Now, note that, for all positive divisors $d_{1}, d_{2}$ of $b$, we have \begin{align*} d_{1} +\frac{b}{d_{1}} = d_{2} +\frac{b}{d_{2}} & \Longleftrightarrow d_{1}^{2} d_{2} +b d_{2} = d_{1} d_{2}^{2} +b d_{1}\\ & \Longleftrightarrow \left( d_{1} -d_{2} \right) \left( d_{1} d_{2} -b \right) = 0\\ & \Longleftrightarrow d_{2} = d_{1} \text{ or } d_{2} = \frac{b}{d_{1}} \, \text{.} \end{align*} Moreover, for every positive divisor $d$ of $b$, we have $d = \frac{b}{d}$ if and only if $b = d^{2}$. Therefore, we have $$N(b) = \begin{cases} \frac{\sigma(b) +1}{2} & \text{if } b \text{ is a square}\\ \frac{\sigma(b)}{2} & \text{otherwise} \end{cases} \, \text{,}$$ where $\sigma(b)$ denotes the number of positive divisors of $b$.

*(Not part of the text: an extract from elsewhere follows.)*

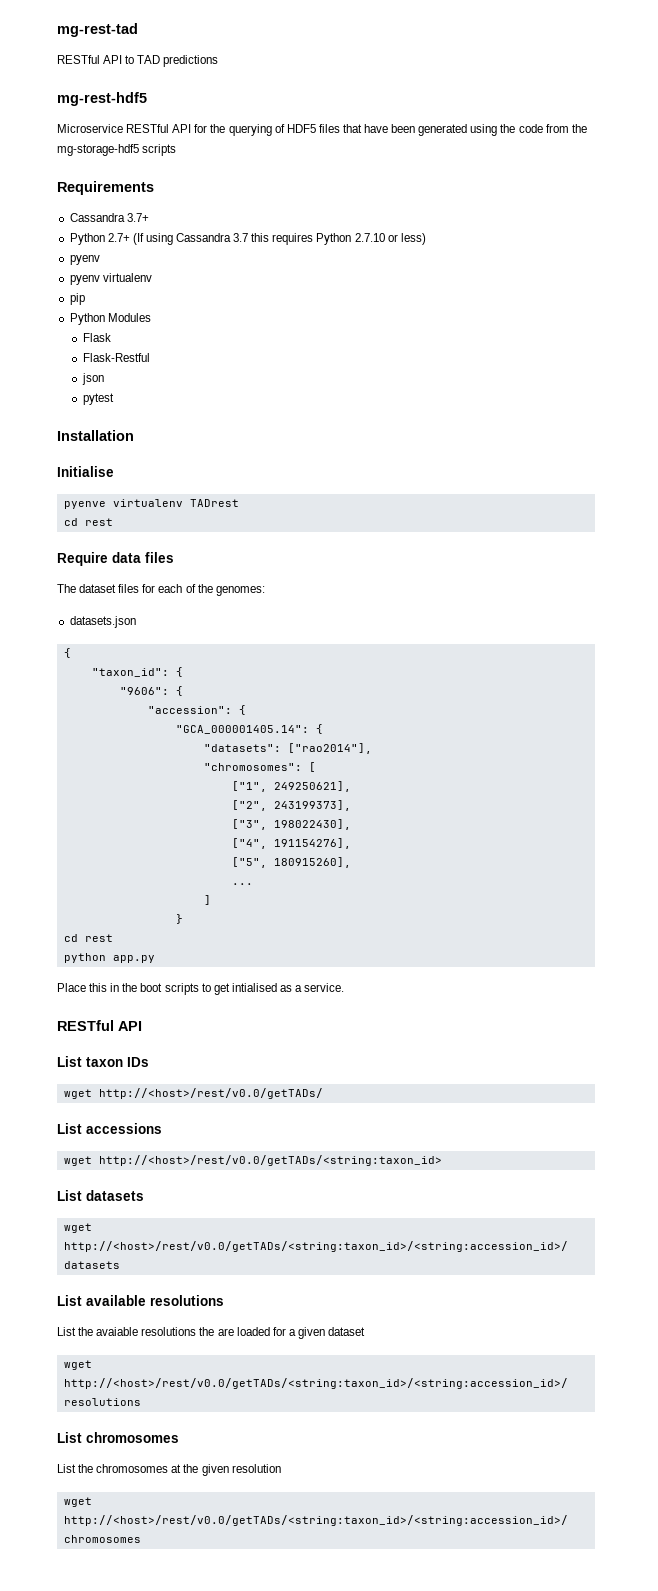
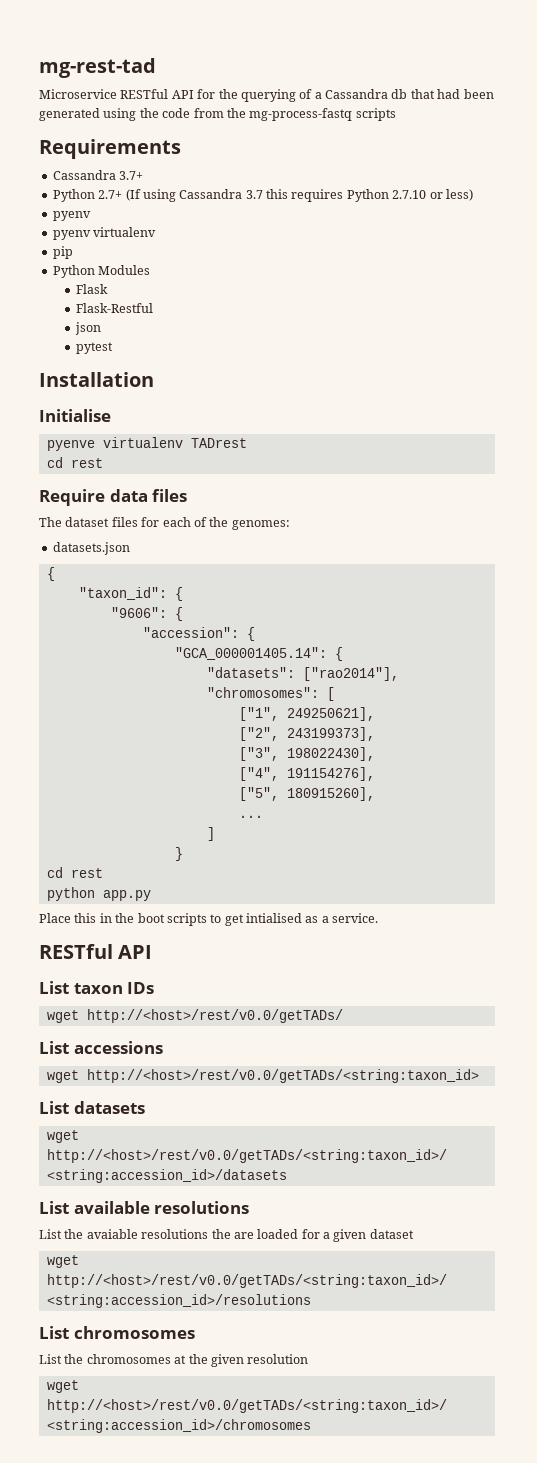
[57,55,219,67] [57,92,147,106] // RESTful API to TAD predictions // mg-rest-hdf5 -> (156, 68) none
[286,124,389,133] HDF5 files that have -> [314,89,461,99] a Cassandra db that had
[57,144,139,156] mg-storage-hdf5 -> [249,108,353,121] mg-process-fastq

Finally, let us find the least integer $b \geq 1$ such that $N(b) = 20$. By the discussion above, for every $b \geq 1$, we have $N(b) = 20$ if and only if $\sigma(b) \in \lbrace 39, 40 \rbrace$ (note that $b$ is a square if and only if $\sigma(b)$ is odd). Recall that, for all pairwise distinct primes $p_{1}, \dotsc, p_{r}$ and all $m_{1}, \dotsc, m_{r} \geq 1$, we have $$\sigma\left( p_{1}^{m_{1}} \dotsm p_{r}^{m_{r}} \right) = \left( m_{1} +1 \right) \dotsm \left( m_{r} +1 \right) \, \text{.}$$ Morevover, $39 = 3 \cdot 13$ and $40 = 2^{3} \cdot 5$. Therefore, the integers $b \geq 1$ such that $N(b) = 20$ are precisely the numbers of the form $$p_{1} p_{2} p_{3} p_{4}^{4} \, \text{,} \quad p_{1} p_{2} p_{3}^{9} \, \text{,} \quad p_{1} p_{2}^{3} p_{3}^{4} \, \text{,} \quad p_{1} p_{2}^{19} \, \text{,} \quad p_{1}^{2} p_{2}^{12} \, \text{,} \quad p_{1}^{3} p_{2}^{9} \, \text{,} \quad p_{1}^{4} p_{2}^{7} \, \text{,} \quad p_{1}^{38} \quad \text{or} \quad p_{1}^{39} \, \text{,}$$ where $p_{1}, p_{2}, p_{3}, p_{4}$ are pairwise distinct prime numbers. Thus, the least integer $b \geq 1$ such that $N(b) = 20$ is $2^{4} \cdot 3 \cdot 5 \cdot 7 = 1680$.